Have you asked yourself why you write? I won’t inquire how often. I know you do so out of your love for writing. Many would offer that they are compelled to put pen to paper or busy fingers to MS Word. It is within their DNA. But with these answers as gospel, what is the purest and probably, simplest expectation at the core of your hard work? What do you anticipate in return for the thousands upon thousands of hours you have spent putting a manuscript together for publication? Once it is out there, what is next? Is it for fame or monetary gain despite the huge odds against these?
From where I labor with words, the simple answers rest in a reader and a review. Hopefully, there will be plenty of both.
Beyond reading an author’s book, it’s well known that the best gift a reader can present to an author is a fair and honest review. Their import should never be minimized or disparaged.
There is no better feeling of satisfaction for those of us who write than knowing someone appreciates your words in print. One gracious review can fuel your pen while making those tedious hours invested worth every second.
There is no greater example of what I’m trying to convey than this magnificent review given to my novella, MARY’S TRUNK by internationally acclaimed, best-selling, Australian author, C.A. Hocking.
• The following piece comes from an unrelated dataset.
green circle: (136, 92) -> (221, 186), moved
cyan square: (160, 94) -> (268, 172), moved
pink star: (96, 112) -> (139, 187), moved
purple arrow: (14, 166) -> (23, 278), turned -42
I’m delighted she read some of my books, and it was an honor to receive her brilliant and very kind review on this one, as well as my poetry.
This alone answers every question above.
From the heart of my pen and soul of my words, thank you dearly, C.A. Hocking.
on April 25, 2016
Yesterday I sat in the Autumn sun here in Australia and read Ron Shaw’s Cramped Quarters Part 1 after a recommendation from a friend to whom I’d already recommended Mr Shaw’s poetry of which I’m already a devotee. All I’d been told was it was about a ghost. So I began, not sure what I was going to get. Well, what I got was a little of Mary, the Victorian ghost living inside an antique trunk purchased by Mr Shaw (and indeed I am intrigued by her story which will apparently unfold in the sequels), but what was more important was I got an insight into Mr Shaw’s world of insomnia, garage sales, squirrels, Croation beauties, high school reunions, the injustice of bullying, family health crises, and a deeply spiritual, compassionate and articulate human being in his stream-of-consciousness meanderings. His writing is a joy! Having already fallen in love with his poetry, I found his way with expressing his thoughts in prose to be naturally poetic. In every line and paragraph. He has a gift for letting us in without making us feel like intruders. I giggled at his description of the intellectual abilities of squirrels and racoons, shed a tear for his wife as they made their way through the cancer maze and cheered him on as he supported a victim of lifetime bullying. I found this little book to be fearless in revealing who the author is and refreshingly original in this era of copy-cat authors trying to cash in on the latest fads. I’ve downloaded the rest of Mary’s and Mr Shaw’s story with anticipation. And now I have to go. Got some good books to read!